I’ve wrestled with the idea of authority all my life. I’ll attribute it to my so called rebellious nature, but mostly it’s because I can’t stand not thinking for myself and being told what to think. I have learned to accept authority in my life in some cases, in other cases I have given people authority and in many cases I still challenge the authority that exists.

In 2006, I wrote a post entitled Authority: Trusting More than Yourself and even though I was in university and am embarrassed of almost everything I said and wrote then, I found myself resonating with what I said then.

Authority to me is not power. It is not something that can be hung over someone’s head or something that can be misused. Authority, in my understanding is not something that the person with authority chooses to have or not. Authority is something that can only be given to someone by the person who is going to be under that authority. Authority is a decision by the person under it, not by the person administering it. This is why I think authority is one of the most fundamental concepts that a Christian can hold. Christ has given us freedom, and we need to use that freedom to give him authority.

After writing my sermon this past week on wives and husbands and submission I have come to realize this statement in a little more depth. Jesus and Paul’s statements about power, humility and weakness seem to resonate a little bit deeper with me now. True power comes from the bottom. Power is given, not taken. Relationships are built when both people are giving and not taking. The relationships that Jesus always emphasized were the ones where power was constantly given and never taken (and never received). As soon as our conversation strays into using labels, or demanding control, or demanding someone listens, I fear that we will have missed the boat.

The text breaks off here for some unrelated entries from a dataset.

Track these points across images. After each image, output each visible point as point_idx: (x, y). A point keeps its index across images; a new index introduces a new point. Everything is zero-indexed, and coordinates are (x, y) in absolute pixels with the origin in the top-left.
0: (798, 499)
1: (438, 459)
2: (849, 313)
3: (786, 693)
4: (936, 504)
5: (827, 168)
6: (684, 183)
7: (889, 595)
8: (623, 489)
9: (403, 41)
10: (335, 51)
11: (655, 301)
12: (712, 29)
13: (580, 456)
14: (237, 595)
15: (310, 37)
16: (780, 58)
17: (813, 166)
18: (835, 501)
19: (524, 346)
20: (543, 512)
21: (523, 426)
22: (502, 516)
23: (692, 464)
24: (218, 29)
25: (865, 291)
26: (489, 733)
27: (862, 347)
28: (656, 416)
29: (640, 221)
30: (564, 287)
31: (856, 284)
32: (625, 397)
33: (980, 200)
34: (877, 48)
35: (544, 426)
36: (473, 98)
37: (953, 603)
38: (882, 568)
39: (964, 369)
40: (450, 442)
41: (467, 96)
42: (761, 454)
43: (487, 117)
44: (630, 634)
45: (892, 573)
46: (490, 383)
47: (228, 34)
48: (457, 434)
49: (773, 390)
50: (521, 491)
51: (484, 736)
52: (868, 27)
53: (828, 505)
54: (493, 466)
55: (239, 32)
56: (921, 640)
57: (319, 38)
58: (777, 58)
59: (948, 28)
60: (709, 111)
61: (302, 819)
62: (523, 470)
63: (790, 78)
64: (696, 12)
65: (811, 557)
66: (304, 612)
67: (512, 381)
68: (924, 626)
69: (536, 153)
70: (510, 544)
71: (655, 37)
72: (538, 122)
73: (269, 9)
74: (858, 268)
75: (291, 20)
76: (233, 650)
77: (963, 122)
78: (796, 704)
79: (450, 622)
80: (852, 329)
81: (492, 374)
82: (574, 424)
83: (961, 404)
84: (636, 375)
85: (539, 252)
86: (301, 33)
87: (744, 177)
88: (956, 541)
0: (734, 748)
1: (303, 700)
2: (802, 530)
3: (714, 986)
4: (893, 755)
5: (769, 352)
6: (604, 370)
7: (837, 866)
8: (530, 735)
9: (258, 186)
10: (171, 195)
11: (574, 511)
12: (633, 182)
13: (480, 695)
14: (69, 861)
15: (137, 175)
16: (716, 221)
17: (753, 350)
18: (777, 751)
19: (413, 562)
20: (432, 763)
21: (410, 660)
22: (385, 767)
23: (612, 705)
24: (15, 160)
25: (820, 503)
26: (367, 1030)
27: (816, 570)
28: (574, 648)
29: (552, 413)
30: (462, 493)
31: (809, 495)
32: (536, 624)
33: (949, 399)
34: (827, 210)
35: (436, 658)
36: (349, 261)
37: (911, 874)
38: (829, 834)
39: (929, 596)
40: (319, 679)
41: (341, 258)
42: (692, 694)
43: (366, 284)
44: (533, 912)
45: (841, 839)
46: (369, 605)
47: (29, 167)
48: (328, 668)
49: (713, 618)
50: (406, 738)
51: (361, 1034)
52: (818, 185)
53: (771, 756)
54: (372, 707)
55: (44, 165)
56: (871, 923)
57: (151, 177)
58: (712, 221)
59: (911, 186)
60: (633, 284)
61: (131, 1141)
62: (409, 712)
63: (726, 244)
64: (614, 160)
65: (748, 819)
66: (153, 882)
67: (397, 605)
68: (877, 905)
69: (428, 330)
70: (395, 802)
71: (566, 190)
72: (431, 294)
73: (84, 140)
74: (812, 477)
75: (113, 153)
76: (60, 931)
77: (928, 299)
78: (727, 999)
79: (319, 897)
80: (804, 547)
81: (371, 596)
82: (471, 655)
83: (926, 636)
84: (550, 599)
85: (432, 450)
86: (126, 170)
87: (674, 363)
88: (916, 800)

When power comes from the bottom, it doesn’t look like power anymore, it looks like weakness. It looks like a waste of time. It looks like we’re being walked on. It’s basically not power, and good thing, because power isn’t what we are after at all in any case. We are after relationships with our community and with God, and the only way to accomplish this is through the giving up of our own rights and power and submitting them.

Good luck.

3 thoughts on “Relationships From The Bottom Up”

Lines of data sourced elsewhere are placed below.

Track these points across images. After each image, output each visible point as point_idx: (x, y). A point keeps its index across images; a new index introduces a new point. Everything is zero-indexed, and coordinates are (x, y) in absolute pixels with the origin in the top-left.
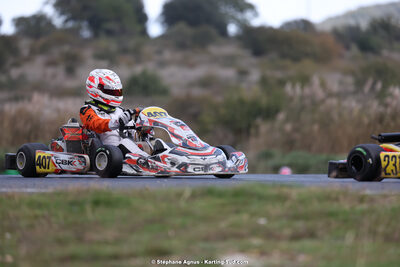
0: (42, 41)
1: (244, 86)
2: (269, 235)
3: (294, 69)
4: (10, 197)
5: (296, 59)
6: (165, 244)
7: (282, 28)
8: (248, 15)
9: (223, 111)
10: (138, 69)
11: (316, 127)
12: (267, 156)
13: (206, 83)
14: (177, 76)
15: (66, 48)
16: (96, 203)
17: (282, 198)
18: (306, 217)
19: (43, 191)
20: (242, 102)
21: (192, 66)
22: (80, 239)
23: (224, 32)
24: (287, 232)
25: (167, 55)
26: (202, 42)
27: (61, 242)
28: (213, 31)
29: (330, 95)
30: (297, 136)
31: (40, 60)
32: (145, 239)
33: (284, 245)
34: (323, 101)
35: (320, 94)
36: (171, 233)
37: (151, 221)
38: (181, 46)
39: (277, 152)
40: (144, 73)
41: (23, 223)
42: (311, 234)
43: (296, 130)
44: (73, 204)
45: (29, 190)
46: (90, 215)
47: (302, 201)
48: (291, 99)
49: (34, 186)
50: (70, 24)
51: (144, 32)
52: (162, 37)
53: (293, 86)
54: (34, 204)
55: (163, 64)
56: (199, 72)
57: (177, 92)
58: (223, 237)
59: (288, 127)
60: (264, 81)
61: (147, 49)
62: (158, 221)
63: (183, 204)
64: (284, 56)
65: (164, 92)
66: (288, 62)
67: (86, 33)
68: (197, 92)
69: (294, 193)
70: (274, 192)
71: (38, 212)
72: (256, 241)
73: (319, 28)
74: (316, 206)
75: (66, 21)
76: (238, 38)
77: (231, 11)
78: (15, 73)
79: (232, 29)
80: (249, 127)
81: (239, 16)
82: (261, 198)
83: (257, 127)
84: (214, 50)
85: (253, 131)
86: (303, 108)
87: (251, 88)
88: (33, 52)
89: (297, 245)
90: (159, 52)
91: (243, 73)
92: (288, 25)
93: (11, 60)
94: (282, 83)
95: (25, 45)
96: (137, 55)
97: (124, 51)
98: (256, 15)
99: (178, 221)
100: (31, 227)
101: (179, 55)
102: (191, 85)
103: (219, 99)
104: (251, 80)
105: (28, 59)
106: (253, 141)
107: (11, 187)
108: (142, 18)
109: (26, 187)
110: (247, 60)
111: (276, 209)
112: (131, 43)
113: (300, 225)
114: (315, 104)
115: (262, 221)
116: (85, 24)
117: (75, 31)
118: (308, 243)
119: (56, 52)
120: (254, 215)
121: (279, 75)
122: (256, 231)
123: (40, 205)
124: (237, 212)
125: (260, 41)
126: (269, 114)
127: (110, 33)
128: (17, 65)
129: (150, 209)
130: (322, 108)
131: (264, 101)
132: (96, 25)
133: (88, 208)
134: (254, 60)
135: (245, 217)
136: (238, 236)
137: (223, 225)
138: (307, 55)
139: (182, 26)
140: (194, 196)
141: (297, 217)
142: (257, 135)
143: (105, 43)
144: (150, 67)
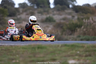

  1. Nathan, something hit me as I was reading our site and I wanted to get perspective. If everyone is giving but no one is receiving, where does it all go? I’m being silly to call out something. How much of life is receiving from the giver? I’m assuming that you don’t mean never receiving. But I’m not sure. Esplain brother. :-)

  2. My attempt to explain:

    First, I think that the relationships Jesus generally found himself in the other person was unable to “give” anything, yet Jesus stuck with it and kept on giving. It is and was a very draining process yet he seemed to think that those relationships were crucial.

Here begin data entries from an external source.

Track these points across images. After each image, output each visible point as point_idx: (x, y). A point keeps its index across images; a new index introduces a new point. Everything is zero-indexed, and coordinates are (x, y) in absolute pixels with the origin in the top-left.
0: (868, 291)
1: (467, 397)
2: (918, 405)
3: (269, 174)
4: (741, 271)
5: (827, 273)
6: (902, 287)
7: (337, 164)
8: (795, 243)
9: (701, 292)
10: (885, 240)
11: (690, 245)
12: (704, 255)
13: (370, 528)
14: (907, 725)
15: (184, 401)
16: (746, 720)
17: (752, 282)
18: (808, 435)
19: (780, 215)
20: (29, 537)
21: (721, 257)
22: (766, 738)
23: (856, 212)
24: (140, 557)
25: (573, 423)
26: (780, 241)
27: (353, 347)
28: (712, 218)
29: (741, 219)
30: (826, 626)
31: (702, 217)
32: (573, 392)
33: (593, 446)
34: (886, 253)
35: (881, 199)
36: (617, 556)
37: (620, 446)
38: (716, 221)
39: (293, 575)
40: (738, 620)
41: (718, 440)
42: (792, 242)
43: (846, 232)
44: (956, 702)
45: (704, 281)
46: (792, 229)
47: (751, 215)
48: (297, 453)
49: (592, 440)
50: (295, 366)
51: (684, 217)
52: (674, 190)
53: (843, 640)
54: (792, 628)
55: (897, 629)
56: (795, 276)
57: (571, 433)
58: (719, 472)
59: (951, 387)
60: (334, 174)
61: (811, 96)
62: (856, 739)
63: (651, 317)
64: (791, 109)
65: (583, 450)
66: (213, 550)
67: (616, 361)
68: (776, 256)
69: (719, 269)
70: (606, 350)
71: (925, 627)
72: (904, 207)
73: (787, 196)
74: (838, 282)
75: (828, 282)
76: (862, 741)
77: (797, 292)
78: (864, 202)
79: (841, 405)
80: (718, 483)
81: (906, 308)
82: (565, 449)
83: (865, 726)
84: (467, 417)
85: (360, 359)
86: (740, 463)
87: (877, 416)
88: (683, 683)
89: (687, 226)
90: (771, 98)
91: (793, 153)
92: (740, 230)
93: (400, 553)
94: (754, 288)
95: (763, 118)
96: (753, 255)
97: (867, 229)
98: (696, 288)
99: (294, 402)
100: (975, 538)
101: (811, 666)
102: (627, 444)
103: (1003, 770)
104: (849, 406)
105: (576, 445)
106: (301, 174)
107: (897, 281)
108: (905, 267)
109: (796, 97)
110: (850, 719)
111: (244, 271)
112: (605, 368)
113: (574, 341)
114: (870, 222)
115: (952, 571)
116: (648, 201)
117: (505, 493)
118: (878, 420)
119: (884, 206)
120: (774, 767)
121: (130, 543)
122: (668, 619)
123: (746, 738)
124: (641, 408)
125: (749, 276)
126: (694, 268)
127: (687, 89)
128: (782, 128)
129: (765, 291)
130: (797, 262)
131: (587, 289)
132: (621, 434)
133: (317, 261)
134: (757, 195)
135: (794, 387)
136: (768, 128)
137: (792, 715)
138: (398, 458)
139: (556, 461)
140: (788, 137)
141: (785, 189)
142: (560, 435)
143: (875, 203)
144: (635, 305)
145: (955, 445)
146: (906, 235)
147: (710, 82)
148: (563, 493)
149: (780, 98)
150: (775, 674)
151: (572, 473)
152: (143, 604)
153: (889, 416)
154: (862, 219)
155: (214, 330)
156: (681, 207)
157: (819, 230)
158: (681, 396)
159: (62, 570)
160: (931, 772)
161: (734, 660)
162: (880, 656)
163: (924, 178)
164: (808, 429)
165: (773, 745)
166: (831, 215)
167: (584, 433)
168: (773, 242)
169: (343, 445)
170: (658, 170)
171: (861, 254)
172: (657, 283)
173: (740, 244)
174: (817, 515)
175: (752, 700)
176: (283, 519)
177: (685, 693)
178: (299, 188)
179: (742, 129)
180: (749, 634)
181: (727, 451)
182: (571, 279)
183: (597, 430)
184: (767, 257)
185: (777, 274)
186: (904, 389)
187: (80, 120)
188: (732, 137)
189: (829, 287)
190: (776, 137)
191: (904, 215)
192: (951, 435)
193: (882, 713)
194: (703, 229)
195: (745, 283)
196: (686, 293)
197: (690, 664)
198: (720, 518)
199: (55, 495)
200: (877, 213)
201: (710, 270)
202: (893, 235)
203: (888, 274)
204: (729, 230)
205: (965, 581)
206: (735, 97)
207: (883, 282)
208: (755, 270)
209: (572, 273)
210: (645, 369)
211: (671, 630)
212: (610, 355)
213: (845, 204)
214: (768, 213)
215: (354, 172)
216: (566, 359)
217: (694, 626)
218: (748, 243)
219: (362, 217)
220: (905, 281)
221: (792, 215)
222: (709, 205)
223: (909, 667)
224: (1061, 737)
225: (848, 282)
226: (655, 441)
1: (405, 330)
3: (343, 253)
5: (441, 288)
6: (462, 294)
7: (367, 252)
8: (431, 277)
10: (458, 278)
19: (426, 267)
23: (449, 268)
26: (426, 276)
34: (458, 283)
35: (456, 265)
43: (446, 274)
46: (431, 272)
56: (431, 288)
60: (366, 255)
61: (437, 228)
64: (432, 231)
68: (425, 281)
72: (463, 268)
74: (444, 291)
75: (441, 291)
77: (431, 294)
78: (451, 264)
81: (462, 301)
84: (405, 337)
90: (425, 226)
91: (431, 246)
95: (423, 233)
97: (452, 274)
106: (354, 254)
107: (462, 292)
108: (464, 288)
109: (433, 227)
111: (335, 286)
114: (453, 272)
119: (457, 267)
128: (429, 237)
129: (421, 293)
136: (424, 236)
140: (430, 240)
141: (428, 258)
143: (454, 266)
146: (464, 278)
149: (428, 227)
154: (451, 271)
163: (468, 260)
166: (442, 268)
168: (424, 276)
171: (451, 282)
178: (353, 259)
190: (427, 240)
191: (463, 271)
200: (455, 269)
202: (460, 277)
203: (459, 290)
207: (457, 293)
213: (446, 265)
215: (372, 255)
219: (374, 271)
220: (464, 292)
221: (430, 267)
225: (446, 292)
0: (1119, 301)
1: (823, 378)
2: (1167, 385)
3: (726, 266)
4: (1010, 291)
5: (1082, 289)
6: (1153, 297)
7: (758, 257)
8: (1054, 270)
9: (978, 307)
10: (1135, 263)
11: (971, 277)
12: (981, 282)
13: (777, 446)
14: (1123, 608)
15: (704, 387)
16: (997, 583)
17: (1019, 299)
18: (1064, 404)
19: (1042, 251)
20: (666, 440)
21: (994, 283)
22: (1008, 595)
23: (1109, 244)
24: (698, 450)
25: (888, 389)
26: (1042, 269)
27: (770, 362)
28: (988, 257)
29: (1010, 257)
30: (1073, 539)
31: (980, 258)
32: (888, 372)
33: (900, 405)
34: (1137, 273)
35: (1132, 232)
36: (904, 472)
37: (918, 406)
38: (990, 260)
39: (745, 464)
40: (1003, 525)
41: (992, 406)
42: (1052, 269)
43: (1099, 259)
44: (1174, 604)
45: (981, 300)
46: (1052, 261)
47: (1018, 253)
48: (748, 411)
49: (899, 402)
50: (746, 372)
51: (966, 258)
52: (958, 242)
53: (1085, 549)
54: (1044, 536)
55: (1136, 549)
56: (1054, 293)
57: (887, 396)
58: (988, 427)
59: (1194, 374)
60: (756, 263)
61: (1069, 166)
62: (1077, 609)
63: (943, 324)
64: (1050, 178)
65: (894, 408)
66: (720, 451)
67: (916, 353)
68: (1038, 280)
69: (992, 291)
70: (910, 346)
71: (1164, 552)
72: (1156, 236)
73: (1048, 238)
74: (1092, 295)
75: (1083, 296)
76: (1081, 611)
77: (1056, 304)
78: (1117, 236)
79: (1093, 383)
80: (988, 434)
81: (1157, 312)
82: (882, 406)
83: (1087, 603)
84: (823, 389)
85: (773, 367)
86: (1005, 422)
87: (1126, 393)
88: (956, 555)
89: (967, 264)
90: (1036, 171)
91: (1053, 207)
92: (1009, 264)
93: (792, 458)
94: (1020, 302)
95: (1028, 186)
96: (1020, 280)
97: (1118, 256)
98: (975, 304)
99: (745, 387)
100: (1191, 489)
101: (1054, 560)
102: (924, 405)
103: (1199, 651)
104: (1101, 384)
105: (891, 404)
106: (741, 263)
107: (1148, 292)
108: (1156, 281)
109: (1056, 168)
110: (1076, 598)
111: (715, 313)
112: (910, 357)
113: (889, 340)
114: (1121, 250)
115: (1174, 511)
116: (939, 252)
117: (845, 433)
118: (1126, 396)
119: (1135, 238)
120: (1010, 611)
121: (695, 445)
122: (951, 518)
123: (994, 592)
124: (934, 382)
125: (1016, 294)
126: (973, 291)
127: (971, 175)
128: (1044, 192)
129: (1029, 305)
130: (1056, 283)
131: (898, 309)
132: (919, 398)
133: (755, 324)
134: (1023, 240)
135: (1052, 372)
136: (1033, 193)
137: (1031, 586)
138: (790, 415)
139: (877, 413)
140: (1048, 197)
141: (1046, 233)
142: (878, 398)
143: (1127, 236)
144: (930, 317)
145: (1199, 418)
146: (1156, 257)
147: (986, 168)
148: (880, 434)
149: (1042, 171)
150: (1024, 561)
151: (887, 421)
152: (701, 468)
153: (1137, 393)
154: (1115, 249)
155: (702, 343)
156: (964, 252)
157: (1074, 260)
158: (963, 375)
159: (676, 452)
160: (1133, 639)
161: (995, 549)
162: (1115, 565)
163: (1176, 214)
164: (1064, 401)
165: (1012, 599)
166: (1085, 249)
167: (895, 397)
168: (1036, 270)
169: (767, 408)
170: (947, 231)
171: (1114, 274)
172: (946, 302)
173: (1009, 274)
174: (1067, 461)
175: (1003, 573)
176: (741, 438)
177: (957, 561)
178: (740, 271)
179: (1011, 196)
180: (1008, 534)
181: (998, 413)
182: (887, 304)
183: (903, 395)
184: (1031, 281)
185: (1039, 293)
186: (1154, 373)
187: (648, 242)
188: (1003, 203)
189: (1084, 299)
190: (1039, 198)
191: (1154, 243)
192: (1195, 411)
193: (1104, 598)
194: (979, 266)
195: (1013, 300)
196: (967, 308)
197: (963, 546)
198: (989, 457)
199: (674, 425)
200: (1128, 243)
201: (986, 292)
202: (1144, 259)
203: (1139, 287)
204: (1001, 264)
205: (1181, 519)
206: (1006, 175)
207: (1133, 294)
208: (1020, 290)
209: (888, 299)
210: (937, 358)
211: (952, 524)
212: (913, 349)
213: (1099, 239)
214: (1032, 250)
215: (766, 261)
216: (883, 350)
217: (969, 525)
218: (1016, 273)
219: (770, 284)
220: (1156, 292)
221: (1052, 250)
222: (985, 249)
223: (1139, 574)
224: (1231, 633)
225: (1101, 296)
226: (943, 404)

    However, I think it would be ‘silly’ to refuse to receive anything, so you are right, my guess would be that in relationships receiving is better than taking in all cases, that shows that it’s being given and not forced.

  3. I think you do call out something important about the subversive nature of giving. To give without receiving seems to validate the important of love. Much of our giving seems transactional and I agree with you that it’s important to begin calling out ways in which we’re working against that.